Impressive Display of Single Leg Strength

Posted on by Ben Bruno

Today’s post is going to be short, but I just wanted to share some very impressive displays of single leg strength from my friend Kevin Anderson.

Last week he did rear foot elevated split squats with 315 pounds for 5 reps each leg with the bar on his back, making it look easy.

This week he did 315 pounds again for 5 reps per leg using the Dead-Squat bar. This time he made it look so easy that he did both legs back-to-back without evening putting the bar down.

At least make it look hard Kevin so we all don’t feel so weak!

After doing 315×5 with the Dead-Squat bar, he actually did 335×5 each leg (putting the bar down between legs) but I didn’t have the camera going for that. That one was actually a struggle, so I guess he’s at least some degree of human.

I like the idea of using the Dead-Squat bar because it makes it so you don’t have to put a bar on your back, it makes it easier to get into position, and it leaves a safer bailout if you can’t complete a rep.

I’ve used it for heavy split squat iso holds, which is where I got the idea to try it.

Kevin and I are both 5’9” though, and I’ve found that people over 6’1” or so are too tall to use it without the front knee hitting the rail. For guys under that height though, it’s a great option, similar to loading with dumbbells only with far greater loading potential, not to mention a lot more stable and safer to pick up and put down.

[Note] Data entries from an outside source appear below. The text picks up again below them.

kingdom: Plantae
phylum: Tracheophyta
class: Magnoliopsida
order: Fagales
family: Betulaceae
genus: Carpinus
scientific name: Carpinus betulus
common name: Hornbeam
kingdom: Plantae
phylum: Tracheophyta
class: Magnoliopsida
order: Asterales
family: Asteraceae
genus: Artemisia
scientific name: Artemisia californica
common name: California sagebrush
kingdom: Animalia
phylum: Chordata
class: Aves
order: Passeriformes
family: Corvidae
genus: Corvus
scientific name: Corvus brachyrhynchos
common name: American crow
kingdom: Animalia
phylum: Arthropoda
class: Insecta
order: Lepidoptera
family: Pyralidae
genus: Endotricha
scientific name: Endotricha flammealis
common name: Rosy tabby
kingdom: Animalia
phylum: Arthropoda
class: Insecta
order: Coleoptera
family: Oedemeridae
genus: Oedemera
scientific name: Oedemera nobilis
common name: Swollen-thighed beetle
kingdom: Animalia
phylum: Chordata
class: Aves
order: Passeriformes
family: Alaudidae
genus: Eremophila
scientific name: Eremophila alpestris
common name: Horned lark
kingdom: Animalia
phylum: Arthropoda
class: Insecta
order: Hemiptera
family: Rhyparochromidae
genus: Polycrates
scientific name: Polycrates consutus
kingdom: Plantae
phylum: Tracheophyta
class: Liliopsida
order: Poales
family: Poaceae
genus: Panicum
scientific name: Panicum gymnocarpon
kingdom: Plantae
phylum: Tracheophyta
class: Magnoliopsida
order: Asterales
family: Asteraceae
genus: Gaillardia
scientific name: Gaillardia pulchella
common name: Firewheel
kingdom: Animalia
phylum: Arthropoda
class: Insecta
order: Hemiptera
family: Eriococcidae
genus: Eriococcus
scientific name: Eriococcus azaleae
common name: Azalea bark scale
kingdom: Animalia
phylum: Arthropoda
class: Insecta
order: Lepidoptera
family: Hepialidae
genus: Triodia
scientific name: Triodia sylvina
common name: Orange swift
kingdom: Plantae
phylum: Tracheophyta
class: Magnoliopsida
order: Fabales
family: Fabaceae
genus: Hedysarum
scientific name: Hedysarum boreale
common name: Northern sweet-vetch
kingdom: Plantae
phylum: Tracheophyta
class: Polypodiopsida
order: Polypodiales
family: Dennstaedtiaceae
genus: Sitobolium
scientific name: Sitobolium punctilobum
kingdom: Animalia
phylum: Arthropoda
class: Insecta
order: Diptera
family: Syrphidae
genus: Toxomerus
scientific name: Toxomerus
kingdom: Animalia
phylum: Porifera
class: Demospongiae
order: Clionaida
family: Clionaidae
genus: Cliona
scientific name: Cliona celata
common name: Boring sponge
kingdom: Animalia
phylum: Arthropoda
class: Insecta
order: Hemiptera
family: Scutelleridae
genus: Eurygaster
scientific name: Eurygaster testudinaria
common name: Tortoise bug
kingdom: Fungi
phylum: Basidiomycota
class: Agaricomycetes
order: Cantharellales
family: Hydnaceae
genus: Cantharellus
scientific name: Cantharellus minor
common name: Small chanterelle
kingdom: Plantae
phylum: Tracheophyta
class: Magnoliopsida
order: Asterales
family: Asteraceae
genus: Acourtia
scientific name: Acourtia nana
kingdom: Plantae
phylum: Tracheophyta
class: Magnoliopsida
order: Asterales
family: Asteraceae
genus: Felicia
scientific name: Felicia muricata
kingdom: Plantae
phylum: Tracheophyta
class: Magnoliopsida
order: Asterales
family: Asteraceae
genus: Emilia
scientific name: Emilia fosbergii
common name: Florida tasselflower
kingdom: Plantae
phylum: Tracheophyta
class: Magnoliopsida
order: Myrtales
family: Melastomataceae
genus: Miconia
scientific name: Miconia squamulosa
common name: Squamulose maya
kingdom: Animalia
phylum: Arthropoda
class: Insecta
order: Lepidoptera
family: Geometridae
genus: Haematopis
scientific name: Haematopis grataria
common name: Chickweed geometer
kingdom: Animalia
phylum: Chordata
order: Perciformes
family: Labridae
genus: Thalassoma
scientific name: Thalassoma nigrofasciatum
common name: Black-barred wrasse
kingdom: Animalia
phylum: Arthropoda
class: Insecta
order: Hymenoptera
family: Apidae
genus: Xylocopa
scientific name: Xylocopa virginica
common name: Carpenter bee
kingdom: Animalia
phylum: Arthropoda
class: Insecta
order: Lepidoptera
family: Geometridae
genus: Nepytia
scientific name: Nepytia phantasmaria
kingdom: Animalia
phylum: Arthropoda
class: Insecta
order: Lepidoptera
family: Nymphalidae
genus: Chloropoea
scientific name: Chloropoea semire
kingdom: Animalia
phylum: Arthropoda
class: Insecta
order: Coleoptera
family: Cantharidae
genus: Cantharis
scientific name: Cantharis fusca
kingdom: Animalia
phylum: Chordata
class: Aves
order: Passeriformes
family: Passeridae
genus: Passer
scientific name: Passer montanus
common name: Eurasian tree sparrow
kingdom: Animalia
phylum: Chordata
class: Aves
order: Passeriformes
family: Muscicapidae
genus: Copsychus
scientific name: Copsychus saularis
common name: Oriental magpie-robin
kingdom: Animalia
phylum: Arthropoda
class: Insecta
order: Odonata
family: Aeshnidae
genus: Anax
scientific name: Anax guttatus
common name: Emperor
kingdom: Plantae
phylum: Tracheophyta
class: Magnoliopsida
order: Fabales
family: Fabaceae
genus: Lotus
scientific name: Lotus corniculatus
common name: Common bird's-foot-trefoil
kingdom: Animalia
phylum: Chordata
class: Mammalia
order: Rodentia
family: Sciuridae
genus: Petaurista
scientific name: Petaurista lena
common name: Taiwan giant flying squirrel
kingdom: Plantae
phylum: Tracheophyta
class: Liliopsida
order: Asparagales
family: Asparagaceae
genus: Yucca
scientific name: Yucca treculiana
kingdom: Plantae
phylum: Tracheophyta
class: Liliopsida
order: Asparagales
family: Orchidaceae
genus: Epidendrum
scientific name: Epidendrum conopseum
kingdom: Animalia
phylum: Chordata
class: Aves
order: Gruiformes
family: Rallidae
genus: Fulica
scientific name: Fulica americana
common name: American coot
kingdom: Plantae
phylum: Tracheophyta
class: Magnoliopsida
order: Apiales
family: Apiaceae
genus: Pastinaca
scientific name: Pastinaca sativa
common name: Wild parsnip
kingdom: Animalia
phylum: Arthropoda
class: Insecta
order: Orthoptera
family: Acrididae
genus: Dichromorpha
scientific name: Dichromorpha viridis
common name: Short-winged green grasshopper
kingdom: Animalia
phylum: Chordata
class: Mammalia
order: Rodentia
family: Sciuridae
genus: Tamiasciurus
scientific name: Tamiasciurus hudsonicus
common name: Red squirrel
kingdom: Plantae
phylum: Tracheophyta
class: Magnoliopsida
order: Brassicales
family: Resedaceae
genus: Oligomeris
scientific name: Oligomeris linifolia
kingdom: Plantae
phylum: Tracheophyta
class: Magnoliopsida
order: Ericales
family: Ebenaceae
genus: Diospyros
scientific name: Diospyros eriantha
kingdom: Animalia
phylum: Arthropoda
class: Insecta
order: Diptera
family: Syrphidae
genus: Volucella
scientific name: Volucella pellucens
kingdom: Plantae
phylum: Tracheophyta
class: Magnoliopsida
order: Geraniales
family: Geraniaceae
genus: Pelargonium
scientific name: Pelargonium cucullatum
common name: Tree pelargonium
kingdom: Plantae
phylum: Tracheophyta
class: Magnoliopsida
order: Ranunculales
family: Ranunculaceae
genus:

It’s funny, a year ago I thought 225×5 was very impressive for this exercise, but the bar continues to be raised—on one leg.

One of my high school athletes hit 305×5 on Wednesday too, so I there’s a ton of untapped potential with single leg strength. It’s exciting to see.

If you’re looking for a point of reference for what these guys can do with their bilateral lifts, Kevin’s best back squat is 420×3 (good form) and he can low handle trap bar deadlift 515×8.

The high school boy that did 305×5 doesn’t squat so I don’t have a point of reference there, but his best low handle trap bar deadlift is 500×7.

Interesting and impressive stuff!

I also uploaded a bunch of other videos this week so be sure to check out my You Tube page and subscribe.

Have a great weekend!

  • Scott

    What is his rear foot on? I like how (I imagine) it lets his foot find the right position quicker than a bench.

    Impressive indeed. Barely human, as you say.

    • Ben Bruno

      That thing is called a single leg squat stand.

  • smittydiesel

    Very strong stuff!

    • Ben Bruno

      Haha, makes me feel weak!

  • Booch

    I like the idea of doing Iso-holds to mix things up. For someone who is over 6’1 (I’m a millimeter or so off of 6’2), is there a variation of the hold? Or maybe I’m just stuck doing the hold with the barbell on my back?

    • Ben Bruno

      I’d recommend holding two dumbbells at your sides, which is fine until you’ve maxed the dumbbells. Alternatively, you could hold a heavy dumbbell in the goblet position, or if you need a barbell for more loading, hold it in the front squat position. I wouldn’t put a bar on your back for iso holds though.

  • Cussy182

    It is interesting to see the bar being raised for single leg strength, but on the other hand – one of the big draws for single leg training was that it’s friendly on the back.

    But if we’re now putting 333lbs/150kg on your back for even single leg stuff – that’s still a lot of pressure on the back.

    Even single leg straining is not necessarily back-friendly.

    Is there any way around that as you get stronger on single-leg stuff, Ben?

  • Adam

    Hey Ben, do you guys have a rule of thumb to go by as far as how high the elevation is? Knee height? Higher?

  • Heyward Boyce

    oh my Godddd…..I was so proud of myself today for doing a single leg squat with 100lbs…..wow. That’s TRIPLE that amount. Holy shit. What’s his main dietary staple?